__Exercise task__
Repeat every record below exactly, omitting any pictures.

__Contour labeling entries__

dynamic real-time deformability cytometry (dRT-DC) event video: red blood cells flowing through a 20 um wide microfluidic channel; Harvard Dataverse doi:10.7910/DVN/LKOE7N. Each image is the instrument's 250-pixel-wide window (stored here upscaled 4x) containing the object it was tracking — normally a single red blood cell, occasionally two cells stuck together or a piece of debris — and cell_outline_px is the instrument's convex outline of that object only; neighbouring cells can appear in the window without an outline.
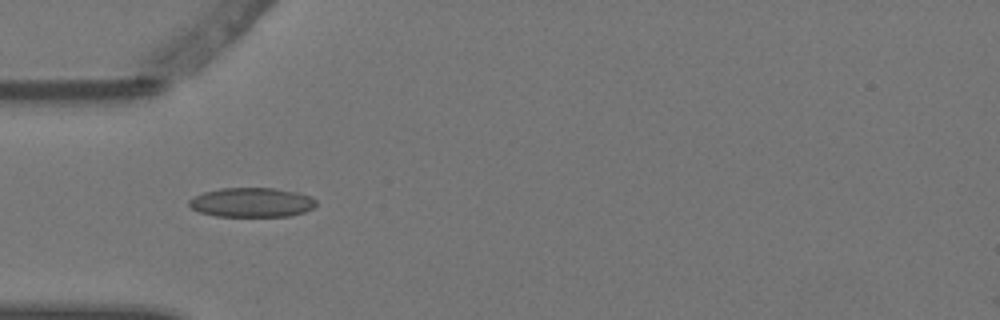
{"species": "Egyptian fruit bat (a non-hibernating species)", "species_latin": "Rousettus aegyptiacus", "temperature_condition": "warm", "stored_images_in_passage": 10, "camera_frame_rate_fps": 3000, "um_per_image_px": 0.085, "animal": {"sex": "female"}, "frame": {"image": 1, "passage_image": 5, "time_ms": 1.333, "image_size_px": [1000, 320], "cell_outline_px": [[316, 204], [312, 208], [304, 212], [288, 216], [216, 216], [200, 212], [192, 208], [188, 204], [188, 200], [192, 196], [204, 192], [220, 188], [272, 188], [300, 192], [312, 196], [316, 200]], "centroid_in_image_um": [21.4, 17.19], "position_along_channel_um": 63.6, "area_um2": 21.91}}
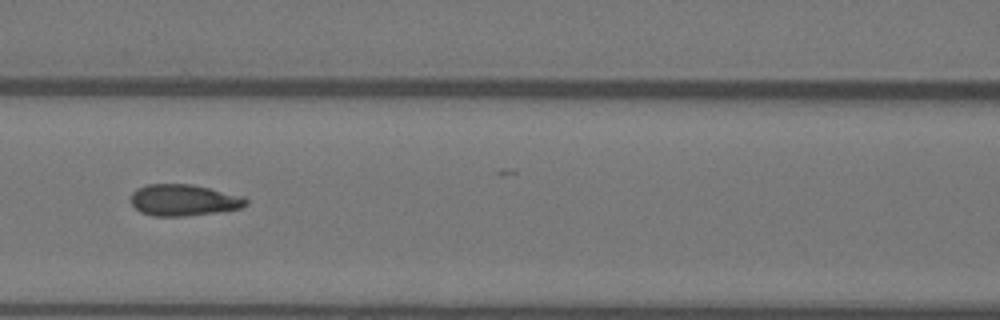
{"frame": {"image": 2, "passage_image": 7, "time_ms": 2.0, "image_size_px": [1000, 320], "cell_outline_px": [[248, 204], [240, 208], [220, 212], [184, 216], [152, 216], [140, 212], [128, 200], [132, 192], [136, 188], [148, 184], [188, 184], [208, 188], [244, 196], [248, 200]], "centroid_in_image_um": [15.58, 17.01], "position_along_channel_um": 151.0, "area_um2": 21.27}}
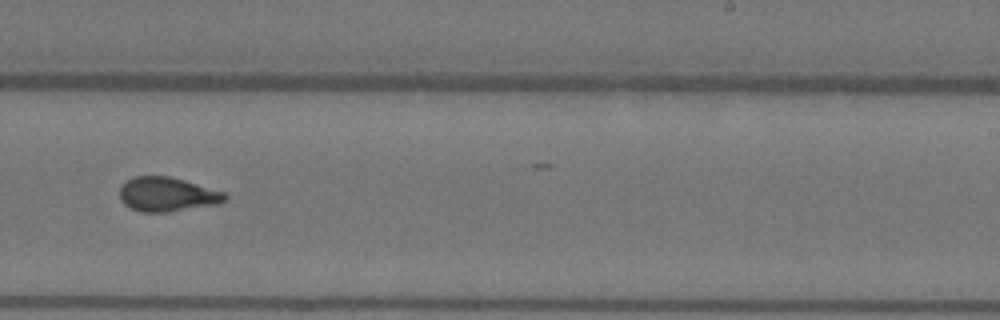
{"frame": {"image": 3, "passage_image": 10, "time_ms": 3.0, "image_size_px": [1000, 320], "cell_outline_px": [[228, 196], [220, 204], [168, 212], [140, 212], [124, 204], [120, 200], [120, 188], [128, 180], [136, 176], [168, 176], [224, 192]], "centroid_in_image_um": [14.21, 16.54], "position_along_channel_um": 274.8, "area_um2": 20.81}}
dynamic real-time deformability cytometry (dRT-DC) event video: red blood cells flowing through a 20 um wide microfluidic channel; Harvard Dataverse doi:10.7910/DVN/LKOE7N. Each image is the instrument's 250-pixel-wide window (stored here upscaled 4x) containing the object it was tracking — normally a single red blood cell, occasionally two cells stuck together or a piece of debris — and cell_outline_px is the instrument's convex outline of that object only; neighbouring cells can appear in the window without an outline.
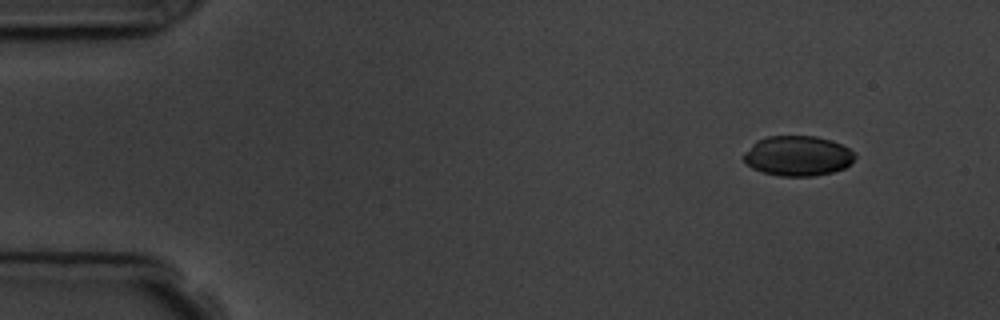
{"species": "common noctule bat (a hibernating species)", "species_latin": "Nyctalus noctula", "temperature_condition": "room temperature", "stored_images_in_passage": 4, "camera_frame_rate_fps": 3000, "um_per_image_px": 0.085, "animal": {"sex": "male", "body_mass_g": 19.5, "forearm_length_mm": 54.6}, "frame": {"image": 1, "passage_image": 1, "time_ms": 0.0, "image_size_px": [1000, 320], "cell_outline_px": [[856, 156], [844, 168], [832, 172], [816, 176], [780, 176], [764, 172], [752, 168], [744, 160], [744, 152], [756, 140], [768, 136], [816, 136], [832, 140], [848, 148]], "centroid_in_image_um": [67.79, 13.24], "position_along_channel_um": 17.2, "area_um2": 25.84}}
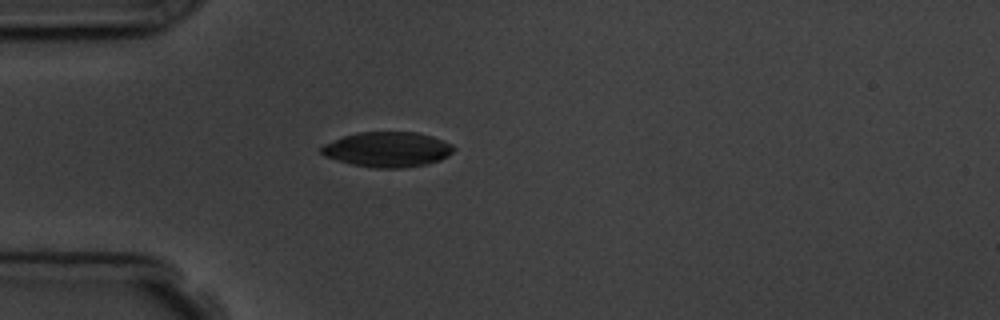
{"frame": {"image": 2, "passage_image": 4, "time_ms": 3.333, "image_size_px": [1000, 320], "cell_outline_px": [[456, 148], [448, 156], [440, 160], [428, 164], [400, 168], [376, 168], [352, 164], [336, 160], [324, 156], [320, 152], [320, 148], [324, 144], [344, 136], [356, 132], [416, 132], [432, 136], [452, 144]], "centroid_in_image_um": [32.94, 12.7], "position_along_channel_um": 52.1, "area_um2": 27.11}}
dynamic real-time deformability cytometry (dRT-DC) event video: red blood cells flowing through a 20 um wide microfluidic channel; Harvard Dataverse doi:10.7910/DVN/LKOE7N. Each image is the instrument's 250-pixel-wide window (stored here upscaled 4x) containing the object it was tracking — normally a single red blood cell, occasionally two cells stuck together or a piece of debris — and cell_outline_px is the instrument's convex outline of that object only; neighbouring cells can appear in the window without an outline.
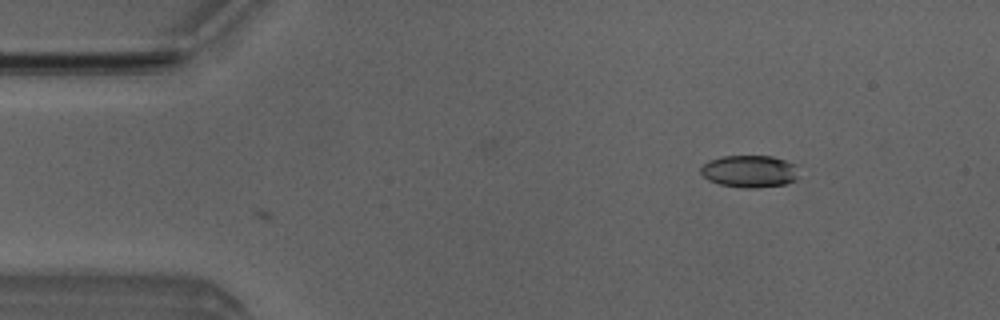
{"species": "Egyptian fruit bat (a non-hibernating species)", "species_latin": "Rousettus aegyptiacus", "temperature_condition": "room temperature", "stored_images_in_passage": 3, "camera_frame_rate_fps": 3000, "um_per_image_px": 0.085, "animal": {"sex": "male"}, "frame": {"image": 1, "passage_image": 1, "time_ms": 0.0, "image_size_px": [1000, 320], "cell_outline_px": [[800, 176], [796, 180], [784, 184], [756, 188], [744, 188], [720, 184], [708, 180], [700, 172], [700, 168], [708, 160], [720, 156], [772, 156], [796, 164]], "centroid_in_image_um": [63.73, 14.56], "position_along_channel_um": 21.3, "area_um2": 18.61}}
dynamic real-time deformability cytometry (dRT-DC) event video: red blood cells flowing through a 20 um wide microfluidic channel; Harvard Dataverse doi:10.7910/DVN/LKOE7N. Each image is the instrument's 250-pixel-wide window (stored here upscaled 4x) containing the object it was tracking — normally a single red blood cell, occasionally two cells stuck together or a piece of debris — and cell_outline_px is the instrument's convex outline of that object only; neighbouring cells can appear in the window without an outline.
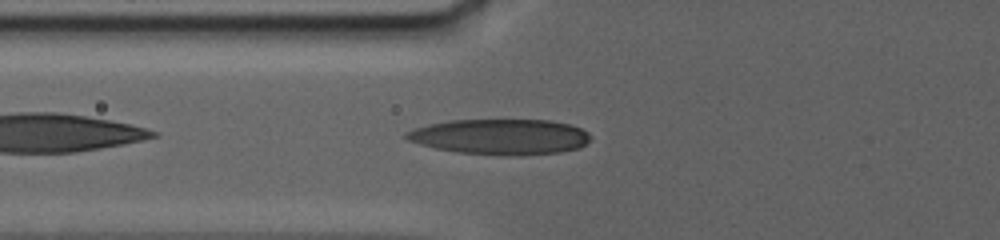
{"species": "human", "species_latin": "Homo sapiens", "temperature_condition": "warm", "stored_images_in_passage": 9, "camera_frame_rate_fps": 3000, "um_per_image_px": 0.085, "donor": {"sex": "female"}, "frame": {"image": 1, "passage_image": 5, "time_ms": 1.0, "image_size_px": [1000, 240], "cell_outline_px": [[592, 140], [580, 148], [560, 152], [520, 156], [504, 156], [460, 152], [436, 148], [420, 144], [408, 140], [404, 136], [404, 132], [428, 124], [448, 120], [552, 120], [568, 124], [580, 128], [588, 132], [592, 136]], "centroid_in_image_um": [42.57, 11.63], "position_along_channel_um": 83.2, "area_um2": 38.44}}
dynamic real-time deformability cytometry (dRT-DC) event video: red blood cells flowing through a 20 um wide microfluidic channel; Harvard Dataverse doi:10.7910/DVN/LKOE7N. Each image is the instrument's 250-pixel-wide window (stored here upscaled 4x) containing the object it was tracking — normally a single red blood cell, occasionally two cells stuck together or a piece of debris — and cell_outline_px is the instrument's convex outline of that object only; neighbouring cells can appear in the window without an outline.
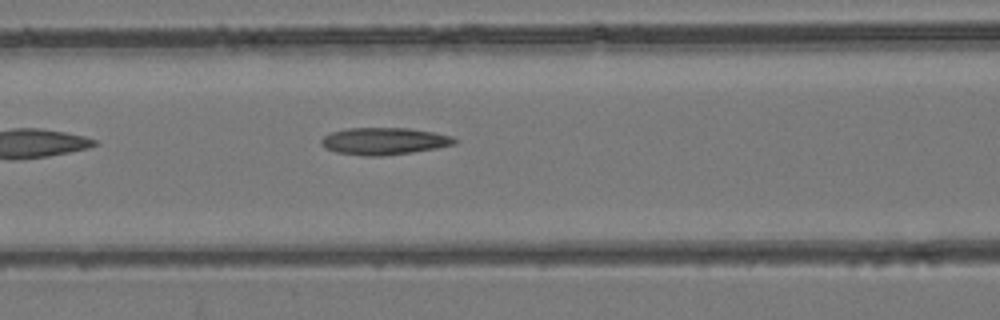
{"species": "common noctule bat (a hibernating species)", "species_latin": "Nyctalus noctula", "temperature_condition": "room temperature", "stored_images_in_passage": 34, "camera_frame_rate_fps": 3000, "um_per_image_px": 0.085, "animal": {"sex": "female", "body_mass_g": 24.6, "forearm_length_mm": 56.2}, "frame": {"image": 1, "passage_image": 7, "time_ms": 2.0, "image_size_px": [1000, 320], "cell_outline_px": [[460, 140], [456, 144], [436, 148], [412, 152], [384, 156], [364, 156], [336, 152], [320, 144], [320, 140], [324, 136], [332, 132], [348, 128], [408, 128], [432, 132], [452, 136]], "centroid_in_image_um": [32.68, 12.0], "position_along_channel_um": 133.9, "area_um2": 21.04}}
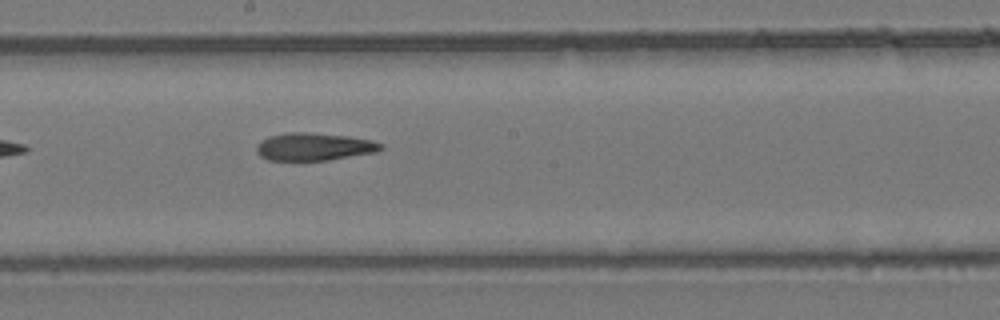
{"frame": {"image": 2, "passage_image": 13, "time_ms": 4.0, "image_size_px": [1000, 320], "cell_outline_px": [[384, 148], [376, 152], [328, 160], [268, 160], [260, 156], [256, 152], [256, 144], [260, 140], [268, 136], [284, 132], [308, 132], [348, 136], [372, 140], [384, 144]], "centroid_in_image_um": [26.67, 12.46], "position_along_channel_um": 221.5, "area_um2": 20.29}}
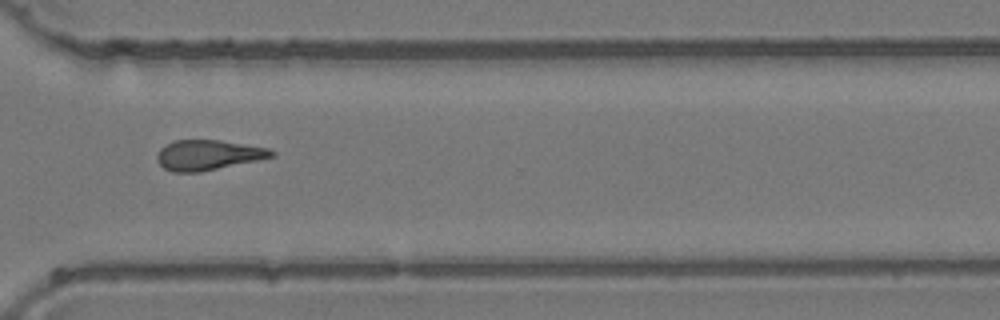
{"frame": {"image": 3, "passage_image": 22, "time_ms": 7.0, "image_size_px": [1000, 320], "cell_outline_px": [[276, 156], [200, 172], [172, 172], [164, 168], [156, 160], [156, 156], [160, 148], [176, 140], [220, 140], [268, 148], [276, 152]], "centroid_in_image_um": [17.68, 13.18], "position_along_channel_um": 352.9, "area_um2": 20.0}}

__Written response__
dynamic real-time deformability cytometry (dRT-DC) event video: red blood cells flowing through a 20 um wide microfluidic channel; Harvard Dataverse doi:10.7910/DVN/LKOE7N. Each image is the instrument's 250-pixel-wide window (stored here upscaled 4x) containing the object it was tracking — normally a single red blood cell, occasionally two cells stuck together or a piece of debris — and cell_outline_px is the instrument's convex outline of that object only; neighbouring cells can appear in the window without an outline.
{"species": "Egyptian fruit bat (a non-hibernating species)", "species_latin": "Rousettus aegyptiacus", "temperature_condition": "warm", "stored_images_in_passage": 10, "camera_frame_rate_fps": 3000, "um_per_image_px": 0.085, "animal": {"sex": "female"}, "frame": {"image": 1, "passage_image": 5, "time_ms": 1.333, "image_size_px": [1000, 320], "cell_outline_px": [[316, 204], [312, 208], [304, 212], [288, 216], [216, 216], [200, 212], [192, 208], [188, 204], [188, 200], [192, 196], [204, 192], [220, 188], [272, 188], [300, 192], [312, 196], [316, 200]], "centroid_in_image_um": [21.4, 17.19], "position_along_channel_um": 63.6, "area_um2": 21.91}}
{"frame": {"image": 2, "passage_image": 7, "time_ms": 2.0, "image_size_px": [1000, 320], "cell_outline_px": [[248, 204], [240, 208], [220, 212], [184, 216], [152, 216], [140, 212], [128, 200], [132, 192], [136, 188], [148, 184], [188, 184], [208, 188], [244, 196], [248, 200]], "centroid_in_image_um": [15.58, 17.01], "position_along_channel_um": 151.0, "area_um2": 21.27}}
{"frame": {"image": 3, "passage_image": 10, "time_ms": 3.0, "image_size_px": [1000, 320], "cell_outline_px": [[228, 196], [220, 204], [168, 212], [140, 212], [124, 204], [120, 200], [120, 188], [128, 180], [136, 176], [168, 176], [224, 192]], "centroid_in_image_um": [14.21, 16.54], "position_along_channel_um": 274.8, "area_um2": 20.81}}
dynamic real-time deformability cytometry (dRT-DC) event video: red blood cells flowing through a 20 um wide microfluidic channel; Harvard Dataverse doi:10.7910/DVN/LKOE7N. Each image is the instrument's 250-pixel-wide window (stored here upscaled 4x) containing the object it was tracking — normally a single red blood cell, occasionally two cells stuck together or a piece of debris — and cell_outline_px is the instrument's convex outline of that object only; neighbouring cells can appear in the window without an outline.
{"species": "common noctule bat (a hibernating species)", "species_latin": "Nyctalus noctula", "temperature_condition": "room temperature", "stored_images_in_passage": 4, "camera_frame_rate_fps": 3000, "um_per_image_px": 0.085, "animal": {"sex": "male", "body_mass_g": 19.5, "forearm_length_mm": 54.6}, "frame": {"image": 1, "passage_image": 1, "time_ms": 0.0, "image_size_px": [1000, 320], "cell_outline_px": [[856, 156], [844, 168], [832, 172], [816, 176], [780, 176], [764, 172], [752, 168], [744, 160], [744, 152], [756, 140], [768, 136], [816, 136], [832, 140], [848, 148]], "centroid_in_image_um": [67.79, 13.24], "position_along_channel_um": 17.2, "area_um2": 25.84}}
{"frame": {"image": 2, "passage_image": 4, "time_ms": 3.333, "image_size_px": [1000, 320], "cell_outline_px": [[456, 148], [448, 156], [440, 160], [428, 164], [400, 168], [376, 168], [352, 164], [336, 160], [324, 156], [320, 152], [320, 148], [324, 144], [344, 136], [356, 132], [416, 132], [432, 136], [452, 144]], "centroid_in_image_um": [32.94, 12.7], "position_along_channel_um": 52.1, "area_um2": 27.11}}
dynamic real-time deformability cytometry (dRT-DC) event video: red blood cells flowing through a 20 um wide microfluidic channel; Harvard Dataverse doi:10.7910/DVN/LKOE7N. Each image is the instrument's 250-pixel-wide window (stored here upscaled 4x) containing the object it was tracking — normally a single red blood cell, occasionally two cells stuck together or a piece of debris — and cell_outline_px is the instrument's convex outline of that object only; neighbouring cells can appear in the window without an outline.
{"species": "Egyptian fruit bat (a non-hibernating species)", "species_latin": "Rousettus aegyptiacus", "temperature_condition": "room temperature", "stored_images_in_passage": 3, "camera_frame_rate_fps": 3000, "um_per_image_px": 0.085, "animal": {"sex": "male"}, "frame": {"image": 1, "passage_image": 1, "time_ms": 0.0, "image_size_px": [1000, 320], "cell_outline_px": [[800, 176], [796, 180], [784, 184], [756, 188], [744, 188], [720, 184], [708, 180], [700, 172], [700, 168], [708, 160], [720, 156], [772, 156], [796, 164]], "centroid_in_image_um": [63.73, 14.56], "position_along_channel_um": 21.3, "area_um2": 18.61}}
dynamic real-time deformability cytometry (dRT-DC) event video: red blood cells flowing through a 20 um wide microfluidic channel; Harvard Dataverse doi:10.7910/DVN/LKOE7N. Each image is the instrument's 250-pixel-wide window (stored here upscaled 4x) containing the object it was tracking — normally a single red blood cell, occasionally two cells stuck together or a piece of debris — and cell_outline_px is the instrument's convex outline of that object only; neighbouring cells can appear in the window without an outline.
{"species": "human", "species_latin": "Homo sapiens", "temperature_condition": "warm", "stored_images_in_passage": 9, "camera_frame_rate_fps": 3000, "um_per_image_px": 0.085, "donor": {"sex": "female"}, "frame": {"image": 1, "passage_image": 5, "time_ms": 1.0, "image_size_px": [1000, 240], "cell_outline_px": [[592, 140], [580, 148], [560, 152], [520, 156], [504, 156], [460, 152], [436, 148], [420, 144], [408, 140], [404, 136], [404, 132], [428, 124], [448, 120], [552, 120], [568, 124], [580, 128], [588, 132], [592, 136]], "centroid_in_image_um": [42.57, 11.63], "position_along_channel_um": 83.2, "area_um2": 38.44}}
dynamic real-time deformability cytometry (dRT-DC) event video: red blood cells flowing through a 20 um wide microfluidic channel; Harvard Dataverse doi:10.7910/DVN/LKOE7N. Each image is the instrument's 250-pixel-wide window (stored here upscaled 4x) containing the object it was tracking — normally a single red blood cell, occasionally two cells stuck together or a piece of debris — and cell_outline_px is the instrument's convex outline of that object only; neighbouring cells can appear in the window without an outline.
{"species": "common noctule bat (a hibernating species)", "species_latin": "Nyctalus noctula", "temperature_condition": "room temperature", "stored_images_in_passage": 34, "camera_frame_rate_fps": 3000, "um_per_image_px": 0.085, "animal": {"sex": "female", "body_mass_g": 24.6, "forearm_length_mm": 56.2}, "frame": {"image": 1, "passage_image": 7, "time_ms": 2.0, "image_size_px": [1000, 320], "cell_outline_px": [[460, 140], [456, 144], [436, 148], [412, 152], [384, 156], [364, 156], [336, 152], [320, 144], [320, 140], [324, 136], [332, 132], [348, 128], [408, 128], [432, 132], [452, 136]], "centroid_in_image_um": [32.68, 12.0], "position_along_channel_um": 133.9, "area_um2": 21.04}}
{"frame": {"image": 2, "passage_image": 13, "time_ms": 4.0, "image_size_px": [1000, 320], "cell_outline_px": [[384, 148], [376, 152], [328, 160], [268, 160], [260, 156], [256, 152], [256, 144], [260, 140], [268, 136], [284, 132], [308, 132], [348, 136], [372, 140], [384, 144]], "centroid_in_image_um": [26.67, 12.46], "position_along_channel_um": 221.5, "area_um2": 20.29}}
{"frame": {"image": 3, "passage_image": 22, "time_ms": 7.0, "image_size_px": [1000, 320], "cell_outline_px": [[276, 156], [200, 172], [172, 172], [164, 168], [156, 160], [156, 156], [160, 148], [176, 140], [220, 140], [268, 148], [276, 152]], "centroid_in_image_um": [17.68, 13.18], "position_along_channel_um": 352.9, "area_um2": 20.0}}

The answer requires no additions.